C'est l'histoire d'une famille d'immigrés de Vitry-sur-Seine, avec sept enfants - et surtout un aîné, Ernesto, bien différent, qui a décidé un jour de ne plus aller à l'école parce qu'"on y apprend des choses que je ne sais pas". Que ressentent les proches?

"Cet enfant, mais qu'est-ce que c'est? D'où ça sort, un truc pareil", s'interroge le père. LA PLUIE DÉTÉ nous dit des choses essentielles sur l'innocence confrontée au savoir. Ni commentaire distancié, ni illustration naturaliste: Éric Vigner évite tous les pièges, tous les clichés. Les immigrés, si justes dans leurs habits de fere. échappent à la caricature. L'amour brùlant d'Ernesto pour Jeanne, sa soeur, n'est jamais racoleur; il est suggéré - laissant deviner toute son intensité.

La direction d'acteur est d'une belle précision, elle aussi: les acteurs y sont tous justes.
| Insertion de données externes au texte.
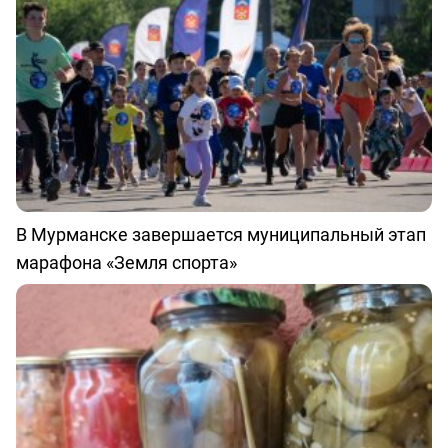
В Мурманске завершается муниципальный этап
марафона «Земля спорта»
Ils n'ont pas l'âge de leurs rôles ? Cela n'a aucune importance. Hélène Babu, en mère slave et tragédienne, compose son personnage avec une sensibilité majestueuse. Philippe Metro, père bouffon, plus enfant que ses propres enfants, est profondément émouvant. Jean-Baptiste Sastre, quant à lui, ne joue pas Ernesto, il incarne son personnage d'une grande douceur et innocence, avec mille nuances.

A partir de ce livre composé de scènes dialoguées et de passages narratifs, ÉRIC VIGNER a choisi une mise en scène balançant entre roman et théâtre, n'oubliant jamais le point de vue de DURAS ("Le jeu enlève au texte"). De la lecture, avec lumières dans la salle, on entre doucement, pendant que l'éclairage se fait plus intime, dans le monde du théâtre. Et lorsque la magie s'interrompt, on sort comblé d'un spectacle délicieux, intelligent, profondément inspiré.